Industry "rules" state that if it rains to a certain extent between 7 am and 11 am, the site is to be closed for the day.  At the Games Village, tools were often downed while site managers and unions engaged in deep "analysis" about whether or not the site was "wet".  While analysis occurred, no work occurred.  On many occasions the debate over "wet days" resulted in formal dispute procedures coming before the Victorian Building Industry Disputes Board.  Such formal disputes occurred repeatedly during July 2005.  Several of these disputes involved the tendering of evidence from the Bureau of Meteorology about the actual amounts and times of rainfall.

The pictures below show some such discussions and were used as evidence as to what constituted "wet" days.


SCAFFOLDING DISPUTE

In November 2005, the scaffolding contractor, Boral, notified building sites about safety concerns with some of its scaffolding which required checks on all of its scaffolding.  Scaffolding-related work at the Games Village was immediately halted pending the required checks being completed.  However, the construction unions banned all work on the site -- including work where no scaffolding was required.  The site had plenty of non-scaffolding work available that could have kept the workforce productive.

The "dispute", allegedly over safety, resulted in formal dispute hearings in the Australian Industrial Relations Commission.  In all, 18 days of lost production occurred on the site as a result of this dispute.


"UNION SAFETY OFFICERS"

In August 2004, a dispute occurred over the provision of a fully paid union safety official to be placed in the Heritage Precinct.  The site's employees were gathered by the union during a morning smoko and told that the site was closed and they were to go home.  The developer was not informed by the union about the demand before the site was closed.  The matter became protracted and became formalised as a dispute in the Australian Industrial Relations Commission.


CATERING

At least one site closure occurred because the union objected to the quality of the steaks being supplied in the site canteen.

Pressure was applied to employ the wives of unionists in the canteen.


END OF JOB UNION SHOP STEWARDS

When the Games Village was completed, two union shop stewards refused to leave the site and insisted on being given continuing work -- even though there was none available.  A union official arrived and for around half a day parked his car across the driveway of the site, thus preventing movement of goods into the site.  The State Government eventually agreed to employ the two shop stewards through a labour hire company undertaking other work.

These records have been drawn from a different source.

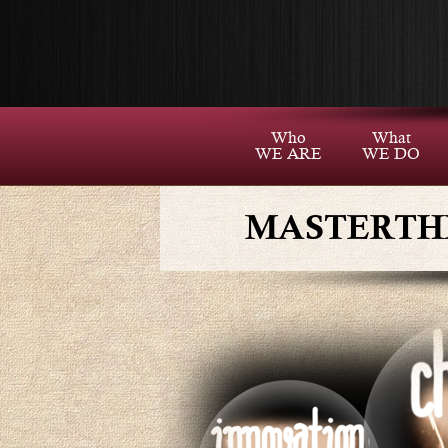
Who
What
WE ARE
WE DO
MASTERTH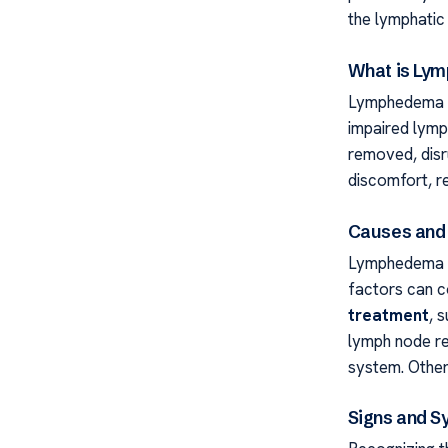
the lymphatic 
What is Ly
Lymphedema is
impaired lymp
removed, disru
discomfort, r
Causes and 
Lymphedema C
factors can c
treatment
, 
lymph node re
system. Other
Signs and 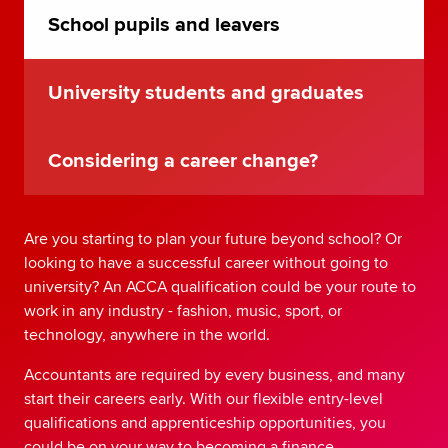
School pupils and leavers
University students and graduates
Considering a career change?
Are you starting to plan your future beyond school? Or
looking to have a successful career without going to
university? An ACCA qualification could be your route to
work in any industry - fashion, music, sport, or
technology, anywhere in the world.
Accountants are required by every business, and many
start their careers early. With our flexible entry-level
qualifications and apprenticeship opportunities, you
could be on your way to becoming a finance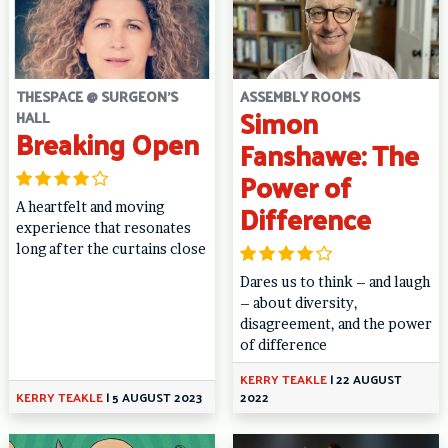
THESPACE @ SURGEON'S
ASSEMBLY ROOMS
Simon
HALL
Breaking Open
Fanshawe: The
Power of
Difference
A heartfelt and moving
experience that resonates
long after the curtains close
Dares us to think – and laugh
– about diversity,
disagreement, and the power
of difference
KERRY TEAKLE
|
22 AUGUST
KERRY TEAKLE
|
5 AUGUST 2023
2022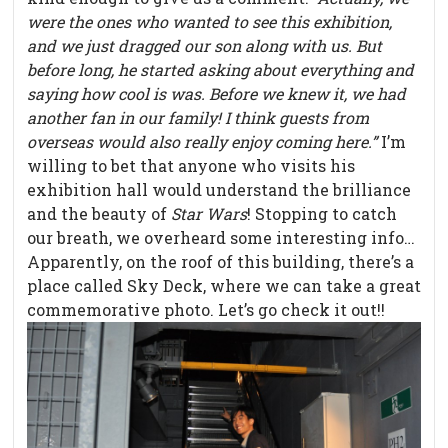
were the ones who wanted to see this exhibition,
and we just dragged our son along with us. But
before long, he started asking about everything and
saying how cool is was. Before we knew it, we had
another fan in our family! I think guests from
overseas would also really enjoy coming here.”
I’m
willing to bet that anyone who visits his
exhibition hall would understand the brilliance
and the beauty of
Star Wars
! Stopping to catch
our breath, we overheard some interesting info…
Apparently, on the roof of this building, there’s a
place called Sky Deck, where we can take a great
commemorative photo. Let’s go check it out!!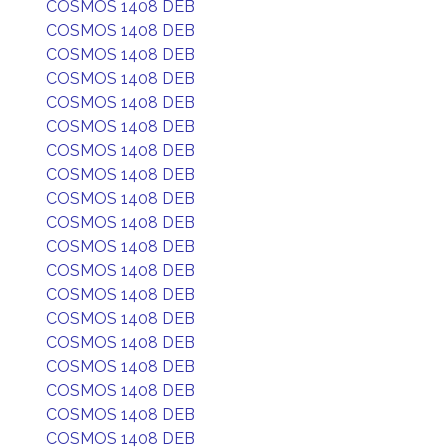
COSMOS 1408 DEB
COSMOS 1408 DEB
COSMOS 1408 DEB
COSMOS 1408 DEB
COSMOS 1408 DEB
COSMOS 1408 DEB
COSMOS 1408 DEB
COSMOS 1408 DEB
COSMOS 1408 DEB
COSMOS 1408 DEB
COSMOS 1408 DEB
COSMOS 1408 DEB
COSMOS 1408 DEB
COSMOS 1408 DEB
COSMOS 1408 DEB
COSMOS 1408 DEB
COSMOS 1408 DEB
COSMOS 1408 DEB
COSMOS 1408 DEB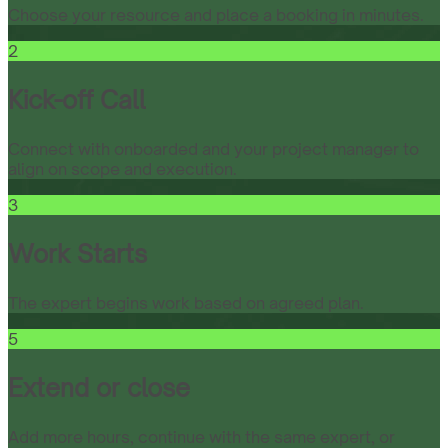
Choose your resource and place a booking in minutes.
2
Kick-off Call
Connect with onboarded and your project manager to
align on scope and execution.
3
Work Starts
The expert begins work based on agreed plan.
5
Extend or close
Add more hours, continue with the same expert, or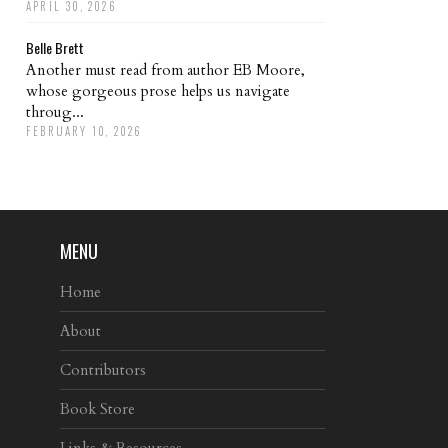
APRIL 30, 2026
Belle Brett
Another must read from author EB Moore,
whose gorgeous prose helps us navigate
throug...
FEBRUARY 10, 2026
MENU
Home
About
Contributors
Book Store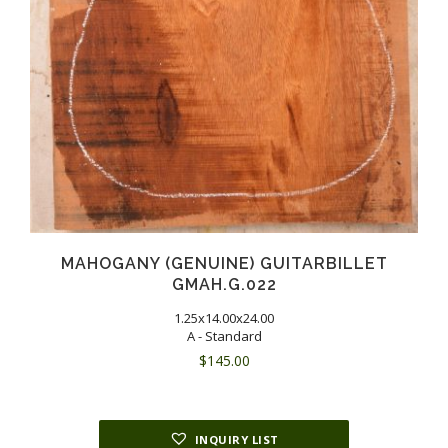
MAHOGANY (GENUINE) GUITARBILLET
GMAH.G.022
1.25x14.00x24.00
A - Standard
$
145.00
INQUIRY LIST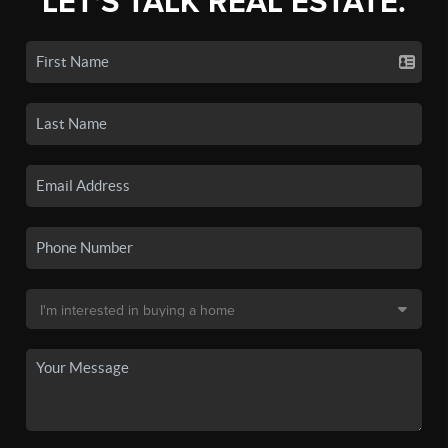
LET'S TALK REAL ESTATE.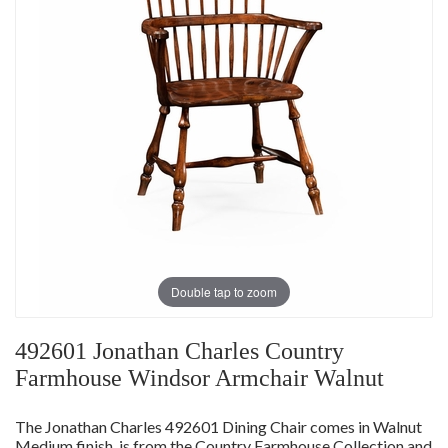
Double tap to zoom
492601 Jonathan Charles Country
Farmhouse Windsor Armchair Walnut
The Jonathan Charles 492601 Dining Chair comes in Walnut
Medium finish, is from the Country Farmhouse Collection and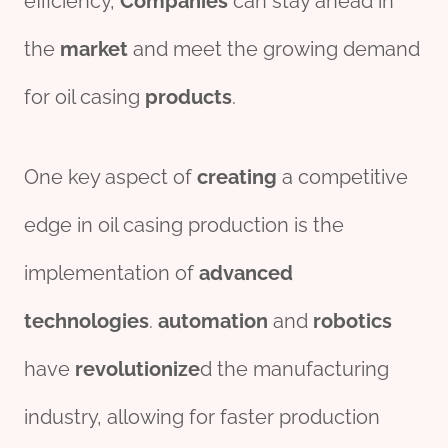
efficiency,
Companies
can stay ahead in
the
market
and meet the growing demand
for oil casing
pro
ducts
.
One key aspect of
creating
a competitive
edge in oil casing production is the
implementation of
advanced
technologies
.
automation
and
robotics
have
revolutionize
d the manufacturing
industry, allowing for faster production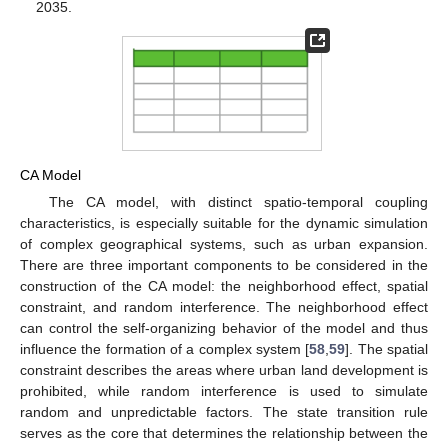
2035.
CA Model
The CA model, with distinct spatio-temporal coupling
characteristics, is especially suitable for the dynamic simulation
of complex geographical systems, such as urban expansion.
There are three important components to be considered in the
construction of the CA model: the neighborhood effect, spatial
constraint, and random interference. The neighborhood effect
can control the self-organizing behavior of the model and thus
influence the formation of a complex system [
58
,
59
]. The spatial
constraint describes the areas where urban land development is
prohibited, while random interference is used to simulate
random and unpredictable factors. The state transition rule
serves as the core that determines the relationship between the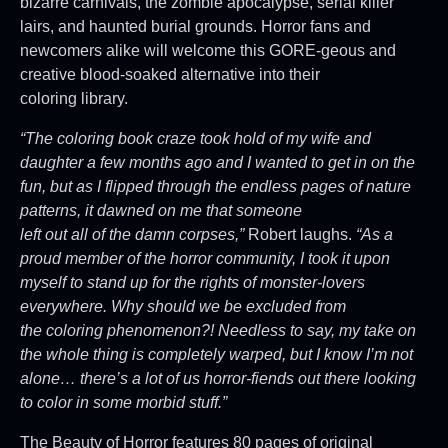
bizarre carnivals, the zombie apocalypse, serial killer
lairs, and haunted burial grounds. Horror fans and
newcomers alike will welcome this GORE-geous and
creative blood-soaked alternative into their
coloring library.
“The coloring book craze took hold of my wife and
daughter a few months ago and I wanted to get in on the
fun, but as I flipped through the endless pages of nature
patterns, it dawned on me that someone
left out all of the damn corpses,”
Robert laughs.
“As a
proud member of the horror community, I took it upon
myself to stand up for the rights of monster-lovers
everywhere. Why should we be excluded from
the coloring phenomenon?! Needless to say, my take on
the whole thing is completely warped, but I know I’m not
alone… there’s a lot of us horror-fiends out there looking
to color in some morbid stuff.”
The Beauty of Horror features 80 pages of original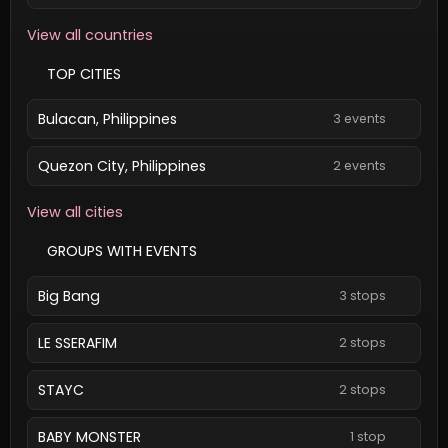
View all countries
TOP CITIES
Bulacan, Philippines
3 events
Quezon City, Philippines
2 events
View all cities
GROUPS WITH EVENTS
Big Bang
3 stops
LE SSERAFIM
2 stops
STAYC
2 stops
BABY MONSTER
1 stop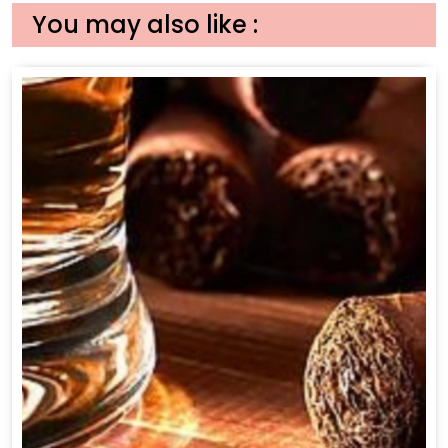
You may also like :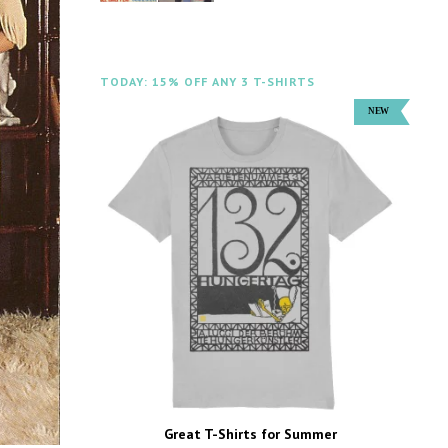
TODAY: 15% OFF ANY 3 T-SHIRTS
Great T-Shirts for Summer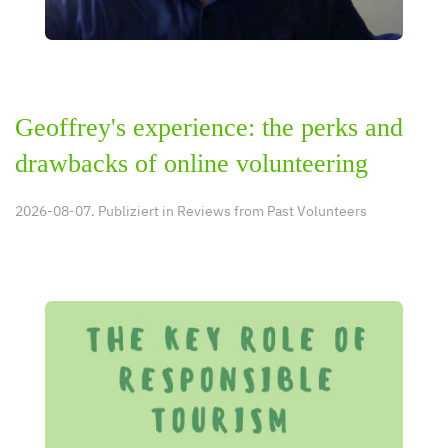
Geoffrey's experience: the perks and
drawbacks of online volunteering
2026-08-07. Publiziert in
Reviews from Past Volunteers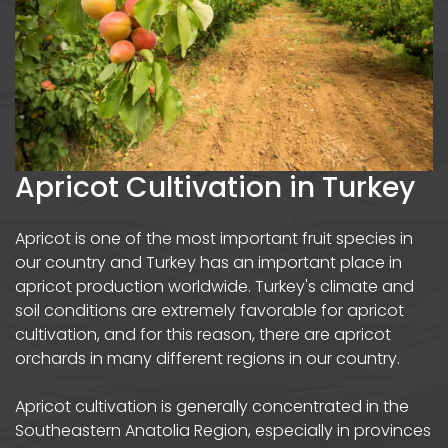
Apricot Cultivation in Turkey
Apricot is one of the most important fruit species in
our country and Turkey has an important place in
apricot production worldwide. Turkey's climate and
soil conditions are extremely favorable for apricot
cultivation, and for this reason, there are apricot
orchards in many different regions in our country.
Apricot cultivation is generally concentrated in the
Southeastern Anatolia Region, especially in provinces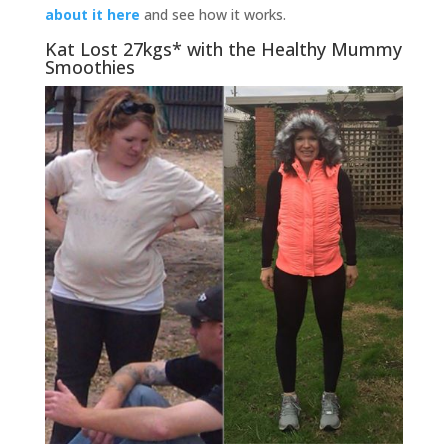
about it here
and see how it works.
Kat Lost 27kgs* with the Healthy Mummy
Smoothies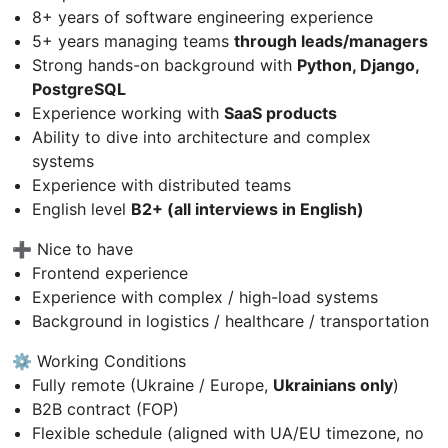
8+ years of software engineering experience
5+ years managing teams
through leads/managers
Strong hands-on background with
Python, Django,
PostgreSQL
Experience working with
SaaS products
Ability to dive into architecture and complex
systems
Experience with distributed teams
English level
B2+ (all interviews in English)
➕ Nice to have
Frontend experience
Experience with complex / high-load systems
Background in logistics / healthcare / transportation
⚙️ Working Conditions
Fully remote (Ukraine / Europe,
Ukrainians only
)
B2B contract (FOP)
Flexible schedule (aligned with UA/EU timezone, no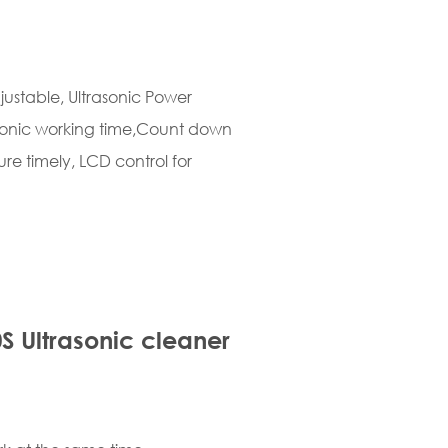
ustable, Ultrasonic Power
asonic working time,Count down
re timely, LCD control for
S Ultrasonic cleaner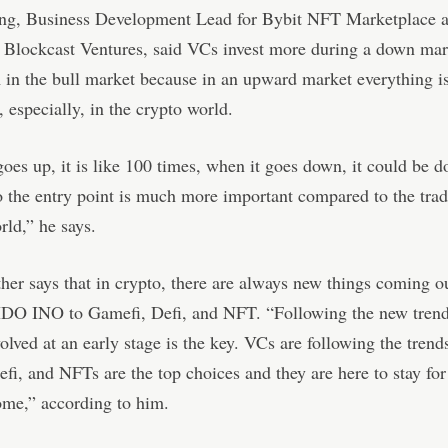
ng, Business Development Lead for Bybit NFT Marketplace a
 Blockcast Ventures, said VCs invest more during a down mar
in the bull market because in an upward market everything i
, especially, in the crypto world.
oes up, it is like 100 times, when it goes down, it could be 
o the entry point is much more important compared to the trad
rld,” he says.
her says that in crypto, there are always new things coming o
DO INO to Gamefi, Defi, and NFT. “Following the new tren
volved at an early stage is the key. VCs are following the trend
fi, and NFTs are the top choices and they are here to stay fo
ome,” according to him.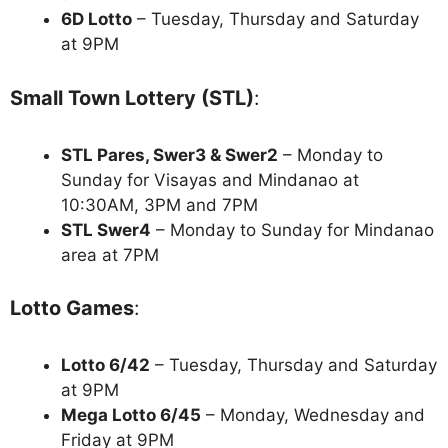
6D Lotto
– Tuesday, Thursday and Saturday
at 9PM
Small Town Lottery (STL)
:
STL Pares, Swer3 & Swer2
– Monday to
Sunday for Visayas and Mindanao at
10:30AM, 3PM and 7PM
STL Swer4
– Monday to Sunday for Mindanao
area at 7PM
Lotto Games
:
Lotto 6/42
– Tuesday, Thursday and Saturday
at 9PM
Mega Lotto 6/45
– Monday, Wednesday and
Friday at 9PM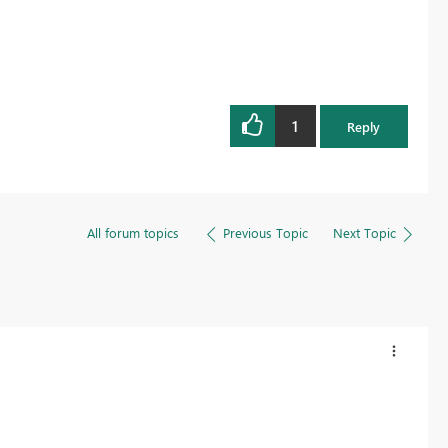
1
Reply
All forum topics
Previous Topic
Next Topic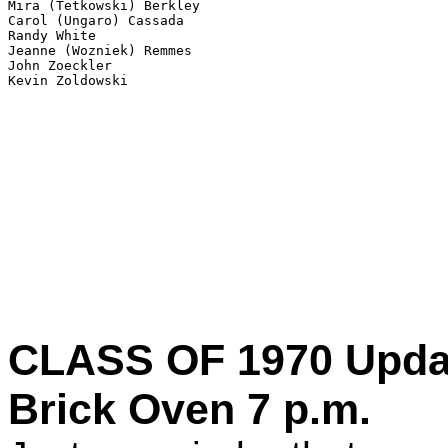
Mira (Tetkowski) Berkley

Carol (Ungaro) Cassada

Randy White

Jeanne (Wozniek) Remmes 

John Zoeckler 

CLASS OF 1970 Updat
Brick Oven 7 p.m.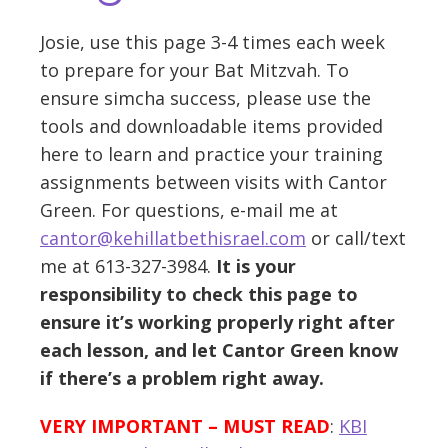
Josie, use this page 3-4 times each week
to prepare for your Bat Mitzvah. To
ensure simcha success, please use the
tools and downloadable items provided
here to learn and practice your training
assignments between visits with Cantor
Green. For questions, e-mail me at
cantor@kehillatbethisrael.com
or call/text
me at 613-327-3984.
It is your
responsibility to check this page to
ensure it’s working properly right after
each lesson, and let Cantor Green know
if there’s a problem right away.
VERY IMPORTANT – MUST READ
:
KBI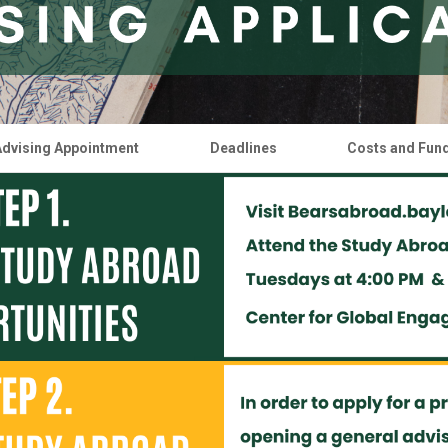
Advising Appointment
Deadlines
Costs and Fun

IT ALL ACCUMULATES!  IT'S NOT ABOUT WAGES

The key to understanding the industrial relations inefficiencies witnessed at the Games Village, which were common and systemic across the construction sector, is that the cost is cumulative.  The formal identification of strikes does not give the full picture.  The greater cost lies with the constant creation of disputes about seemingly simple things that could easily be resolved with goodwill and common sense.  There is no reason for most of the disputes.  But they are applied as a constant pressure mechanism against the managers of construction sites.  This is what creates the inefficiencies and the additional costs.


THE VICTORIAN GOVERNMENT RECOGNISES THE COST

It is instructive that the Victorian Government recognises the cost and, in relation to the Games Village, was prepared to accept and pay the additional and unnecessary cost.  But the Government was also mindful that if these sorts of costs flowed on to the general housing industry, housing costs in Victoria would skyrocket.  In the Memorandum of Understanding for the Commonwealth Games between the government and the unions, the following clause exists:

The parties recognise and agree that, wherever the Village is built, the application of the VBIA (Victorian Building Industry Agreement) is not and will not be used as a precedent for the application of the VBIA to large scale urban development projects or housing unit developments constructed by the cottage housing sector of the Victorian building industry.